== OPDRACHTEN ==
A) Beantwoord alsjeblieft de volgende vragen over de tekst over het Damplein:
(i) Hoeveel appartementen omvat het bouwplan?
(ii) Wat had de voorzieningenrechter eind april in deze zaak uitgesproken?
(iii) Hoe groot is volgens de situatietekening de onbebouwde ruimte in het hart van het bouwplan?
B) Geef uit de tekst over het Damplein letterlijk het gedeelte weer van "26 augustus 2008" tot en met "vrijstelling heeft verleend.".

== GEGEVEN TEKST ==

= = = =

Gemeente Leidschendam-Voorburg


Rechter: bouwvergunning Damplein Leidschendam Centrum in orde

26 augustus 2008 - De rechtbank s-Gravenhage heeft het beroep ongegrond verklaard dat onder andere de Stichting Behoud Damplein Leidschendam heeft ingediend tegen het bouwplan Damplein in het centrum van Leidschendam. Burgemeester en wethouders van Leidschendam-Voorburg hebben in mei 2007 via de zogeheten artikel 19-procedure vrijstelling verleend en een bouwvergunning verleend aan projectontwikkelaar Schouten De Jong Bouwfonds voor de bouw van een ondergrondse parkeergarage, winkels en horeca, 66 appartementen en twee maisonettes aan het Damplein en de Sluiskant. De Stichting Behoud Damplein kwam hiertegen in het geweer.

Voldoende gemotiveerd
De voorzieningenrechter bij de Haagse rechtbank had eind april schorsing uitgesproken in deze zaak. Deze week heeft de rechter echter bepaald dat de gemeente op goede gronden de gevraagde bouwvergunning en vrijstelling heeft verleend.
De Stichting Behoud Damplein richt zich vooral op het behoud van het Damplein als ontmoetingsruimte en verzet zich tegen wat zij noemt kolossale bebouwing van het Damcentrum. Zij vindt dat het project ruimtelijk niet goed is onderbouwd.
De rechtbank deelt de ingediende bezwaren van de Stichting niet. Alles overziend acht zij de gemaakte keuze voor de planologische invulling van het Damplein, inclusief de vormgeving en de hoogte van de beoogde bebouwing, voldoende gemotiveerd.

Verblijfsruimte
De stelling van de Stichting Behoud Damplein dat van de grote pleinruimte slechts een soort binnenplaats van 390 m2 overblijft kan de rechter niet volgen. De situatietekening toont aan dat in het hart van het bouwplan een onbebouwde ruimte van ruim 1400 m2 wordt gemaakt, die toegankelijk wordt via vijf doorgangen met een totale oppervlakte van 700 m2. In tegenstelling tot het huidige plein, dat grotendeels parkeerterrein is, wordt het nieuwe ingericht als voetgangersgebied. Daarom verwerpt de rechtbank het bezwaar van de Stichting tegen de nieuwe verblijfsruimte.

= = = =

== ITEMS DATASET ==

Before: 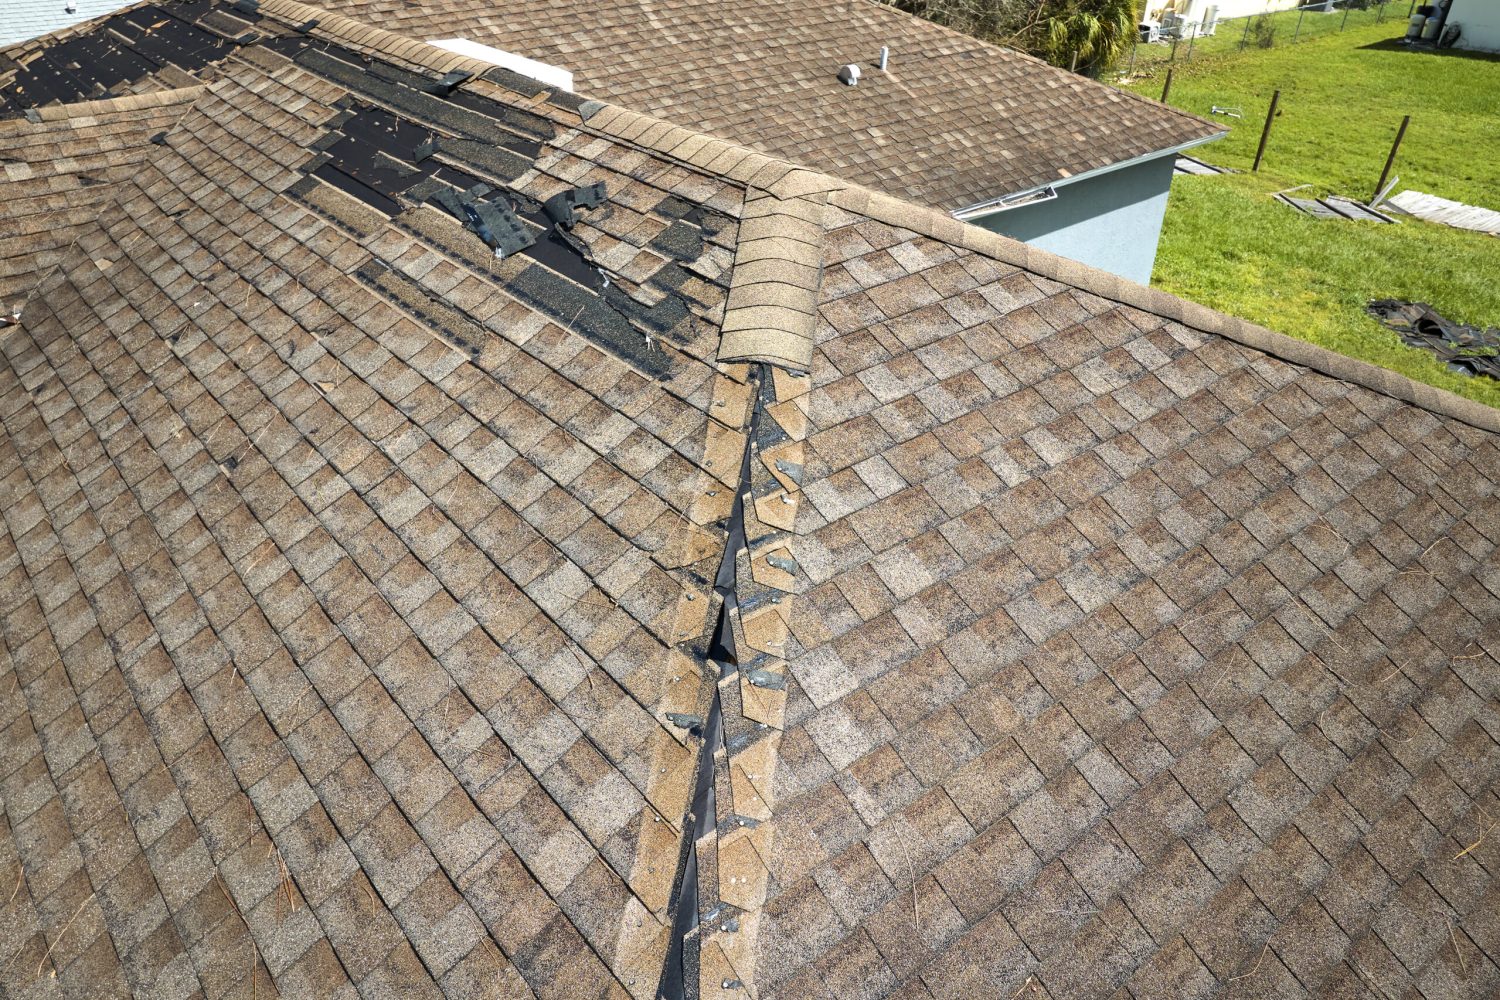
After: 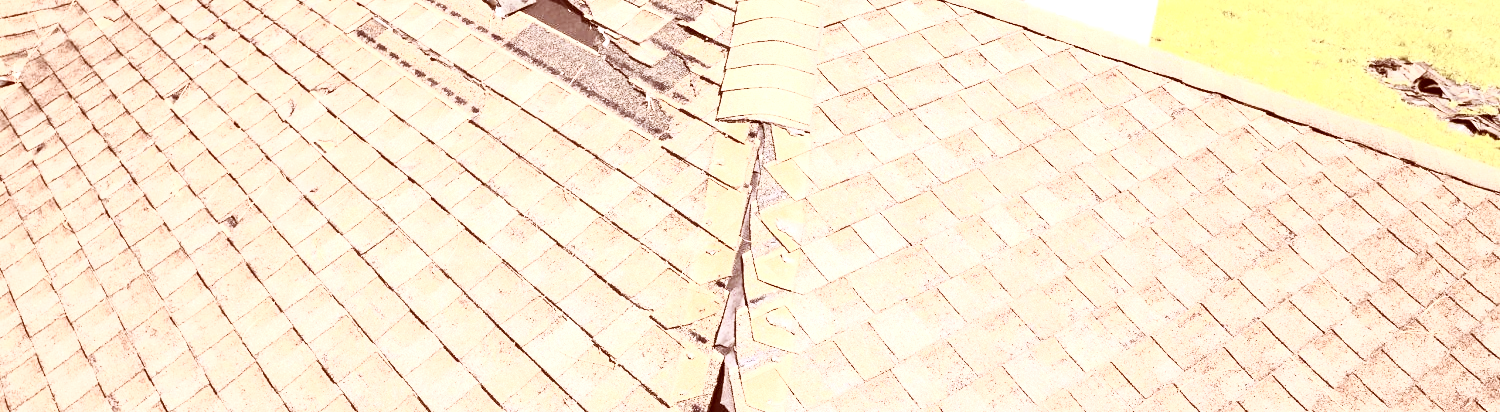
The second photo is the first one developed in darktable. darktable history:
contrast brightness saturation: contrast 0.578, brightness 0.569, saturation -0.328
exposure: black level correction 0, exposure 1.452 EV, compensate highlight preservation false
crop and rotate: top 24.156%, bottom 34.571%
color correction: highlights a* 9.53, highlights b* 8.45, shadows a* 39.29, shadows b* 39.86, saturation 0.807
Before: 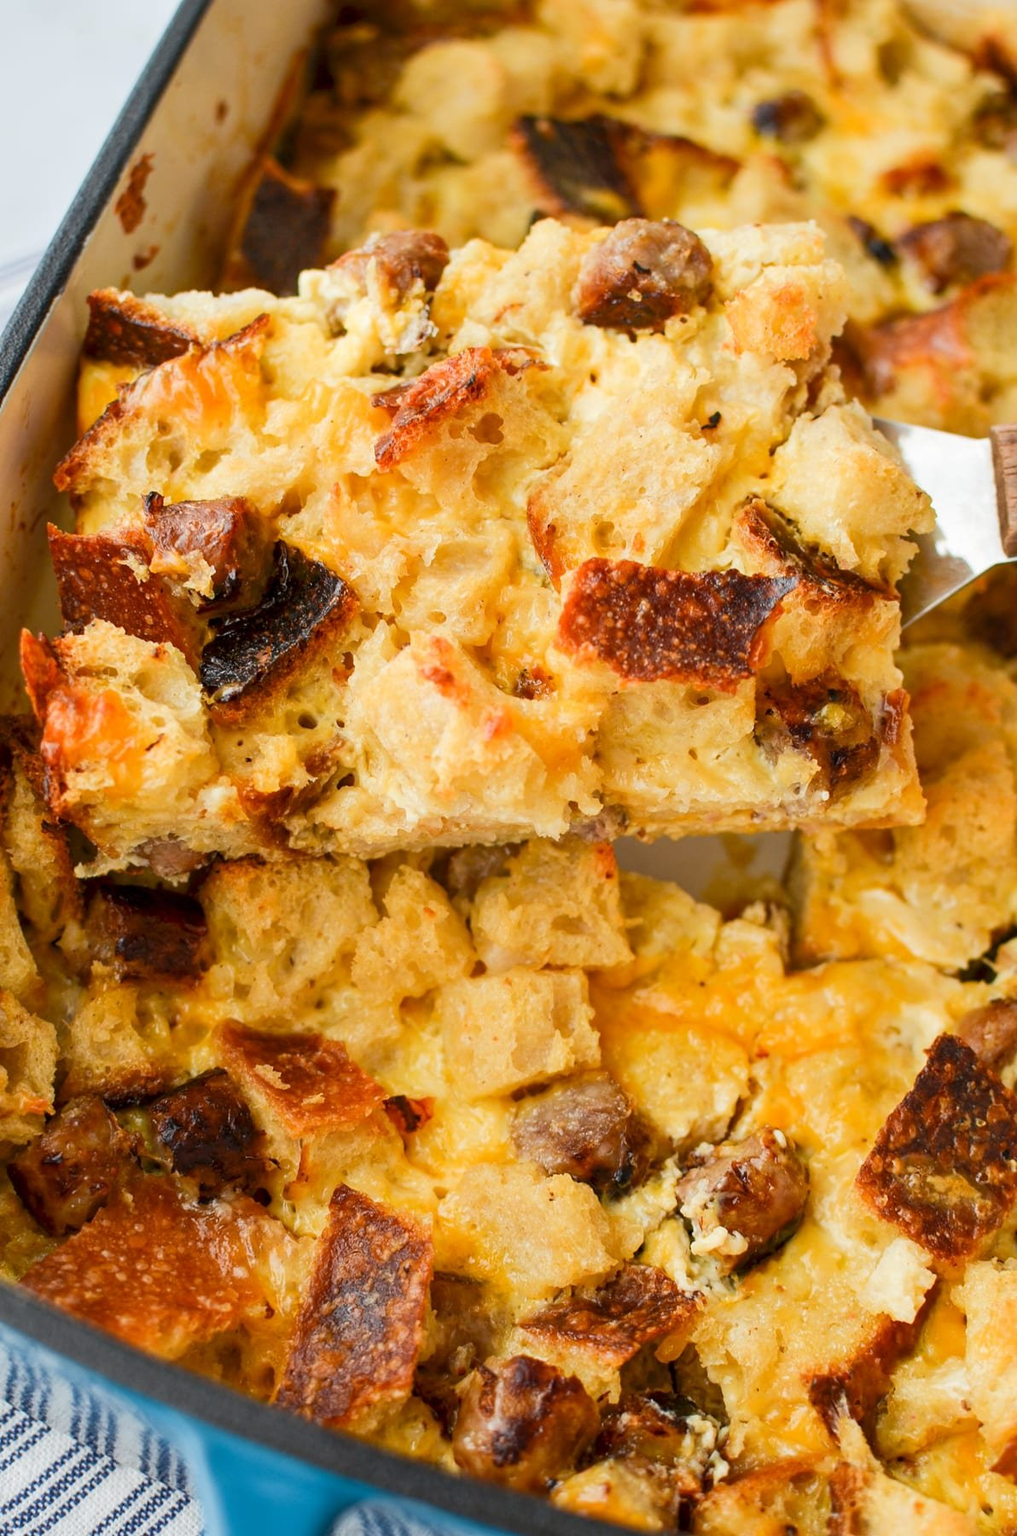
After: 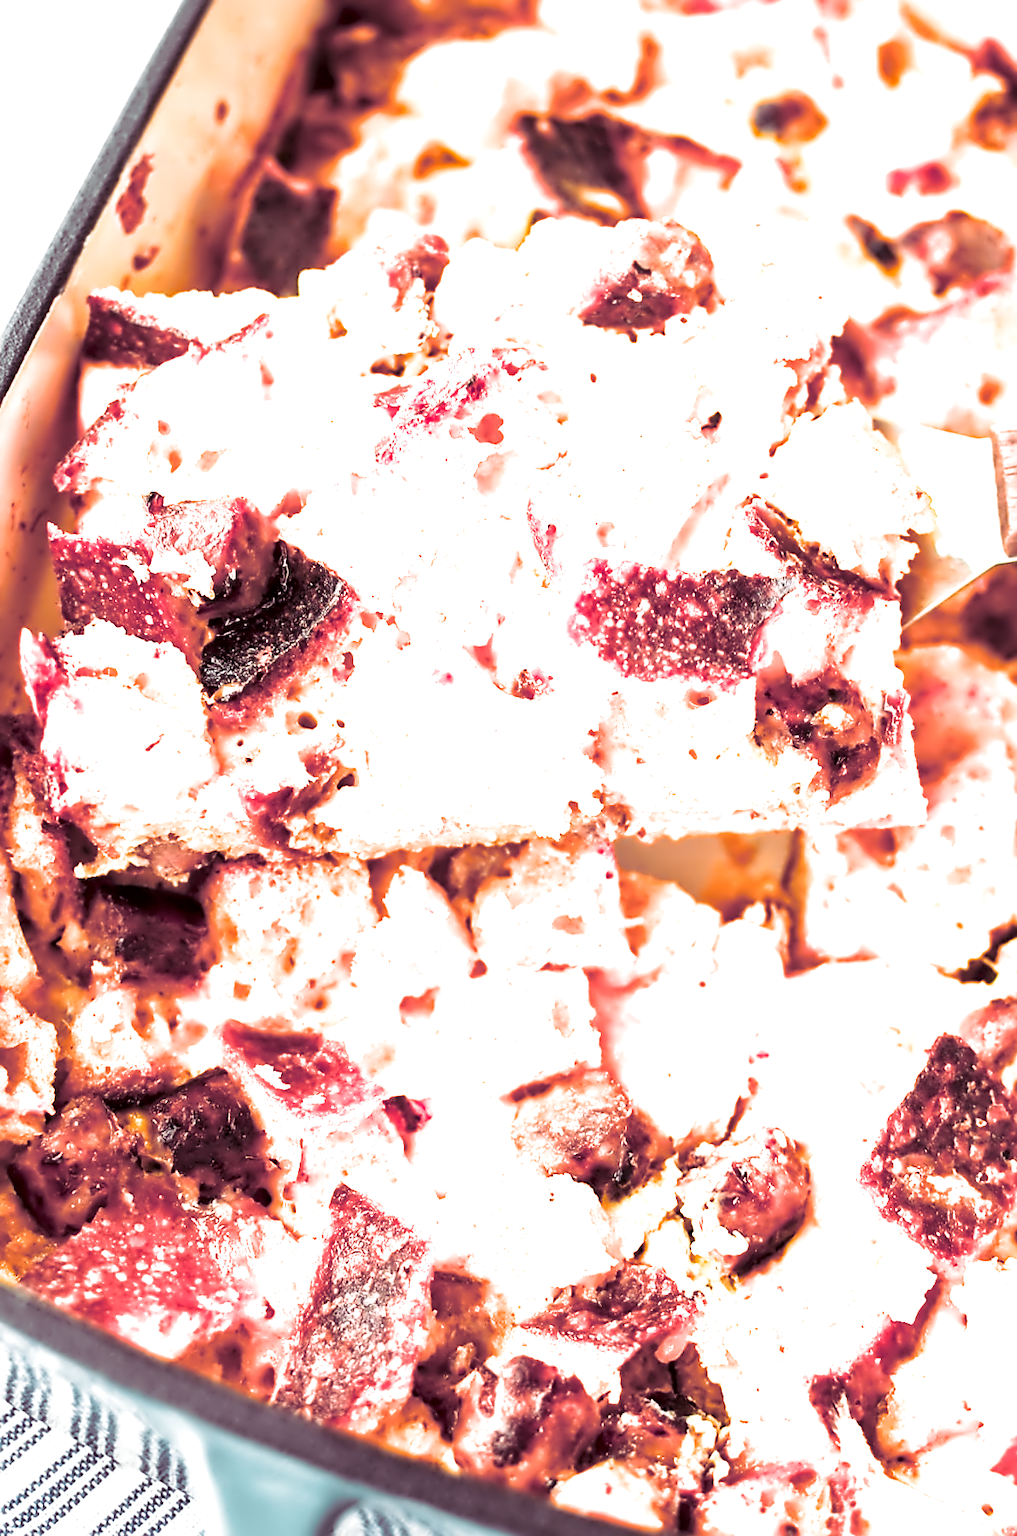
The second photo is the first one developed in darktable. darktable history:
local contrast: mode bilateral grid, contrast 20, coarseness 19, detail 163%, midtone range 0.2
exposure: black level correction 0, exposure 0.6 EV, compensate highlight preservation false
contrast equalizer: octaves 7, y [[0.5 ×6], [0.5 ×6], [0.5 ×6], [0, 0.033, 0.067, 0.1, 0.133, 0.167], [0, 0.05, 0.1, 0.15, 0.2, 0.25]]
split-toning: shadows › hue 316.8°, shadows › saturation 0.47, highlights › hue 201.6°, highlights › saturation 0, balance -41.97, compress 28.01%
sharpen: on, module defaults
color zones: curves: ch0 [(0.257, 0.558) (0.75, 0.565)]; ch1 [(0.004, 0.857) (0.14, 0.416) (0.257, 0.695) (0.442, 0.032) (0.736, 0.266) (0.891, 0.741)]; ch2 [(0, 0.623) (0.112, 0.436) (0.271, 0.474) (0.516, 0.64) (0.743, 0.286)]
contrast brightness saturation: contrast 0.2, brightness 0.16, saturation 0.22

= = = =

== ANTWOORDEN ==
A)
(i) 66 appartementen.
(ii) Schorsing.
(iii) Ruim 1400 m2.

B)
26 augustus 2008 - De rechtbank s-Gravenhage heeft het beroep ongegrond verklaard dat onder andere de Stichting Behoud Damplein Leidschendam heeft ingediend tegen het bouwplan Damplein in het centrum van Leidschendam. Burgemeester en wethouders van Leidschendam-Voorburg hebben in mei 2007 via de zogeheten artikel 19-procedure vrijstelling verleend en een bouwvergunning verleend aan projectontwikkelaar Schouten De Jong Bouwfonds voor de bouw van een ondergrondse parkeergarage, winkels en horeca, 66 appartementen en twee maisonettes aan het Damplein en de Sluiskant. De Stichting Behoud Damplein kwam hiertegen in het geweer.

Voldoende gemotiveerd
De voorzieningenrechter bij de Haagse rechtbank had eind april schorsing uitgesproken in deze zaak. Deze week heeft de rechter echter bepaald dat de gemeente op goede gronden de gevraagde bouwvergunning en vrijstelling heeft verleend.